Do you know how to calculate the word occurrence in this complicated list, so that for list B, word occurrence can be represented as

{'home (private):1, 'school':1, 'bank': 1, 'shopping mall':1}? 

Or do you know how to calculate the cosine similarity of these two lists?

Thank you very much

from collections import Counter

# word-lists to compare
a = [u'home (private)', u'bank', u'bank', u'building(condo/apartment)','factory']
b = [u'home (private)', u'school', u'bank', u'shopping mall']

# count word occurrences
a_vals = Counter(a)
b_vals = Counter(b)

# convert to word-vectors
words  = list(a_vals.keys() | b_vals.keys())
a_vect = [a_vals.get(word, 0) for word in words]        # [0, 0, 1, 1, 2, 1]
b_vect = [b_vals.get(word, 0) for word in words]        # [1, 1, 1, 0, 1, 0]

# find cosine
len_a  = sum(av*av for av in a_vect) ** 0.5             # sqrt(7)
len_b  = sum(bv*bv for bv in b_vect) ** 0.5             # sqrt(4)
dot    = sum(av*bv for av,bv in zip(a_vect, b_vect))    # 3
cosine = dot / (len_a * len_b)                          # 0.5669467

First build a dictionary (this is the technical term for a list of all distinct words in a set or corpus).

vocab = {}
i = 0

# loop through each list, find distinct words and map them to a
# unique number starting at zero

for word in A:
    if word not in vocab:
        vocab[word] = i
        i += 1


for word in B:
    if word not in vocab:
        vocab[word] = i
        i += 1

The vocab dictionary now maps each word to a unique number starting at zero. We'll use these numbers as indices into an array (or vector).

In the next step we'll create something called a term frequency vector for each input list. We're going to use a library called numpy here. It's a very popular way to do this sort of scientific computation. If you're interested in cosine similarity (or other machine learning techniques), it's worth your time.

import numpy as np

# create a numpy array (vector) for each input, filled with zeros
a = np.zeros(len(vocab))
b = np.zeros(len(vocab))

# loop through each input and create a corresponding vector for it
# this vector counts occurrences of each word in the dictionary

for word in A:
    index = vocab[word] # get index from dictionary
    a[index] += 1 # increment count for that index

for word in B:
    index = vocab[word]
    b[index] += 1

The final step is actual calculation of the cosine similarity.

# use numpy's dot product to calculate the cosine similarity
sim = np.dot(a, b) / np.sqrt(np.dot(a, a) * np.dot(b, b))

The variable sim now contains your answer.
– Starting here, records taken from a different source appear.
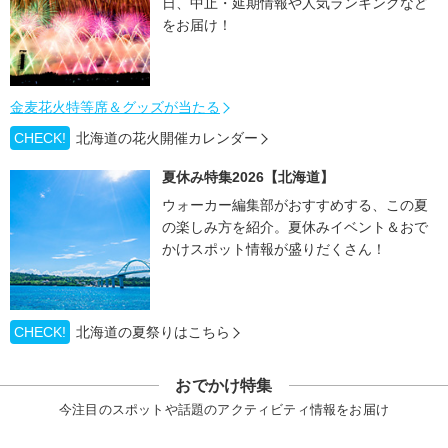
日、中止・延期情報や人気ランキングなど
をお届け！
金麦花火特等席＆グッズが当たる
CHECK!
北海道の花火開催カレンダー
夏休み特集2026【北海道】
ウォーカー編集部がおすすめする、この夏
の楽しみ方を紹介。夏休みイベント＆おで
かけスポット情報が盛りだくさん！
CHECK!
北海道の夏祭りはこちら
おでかけ特集
今注目のスポットや話題のアクティビティ情報をお届け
You can pull each of these sub-expressions out and verify that they match your original formula.

With a little refactoring this technique is pretty scalable (relatively large numbers of input lists, with a relatively large number of distinct words). For really large corpora (like wikipedia) you should check out Natural Language Processing libraries made for this sort of thing. Here a few good ones.

1. nltk
2. gensim
3. spaCy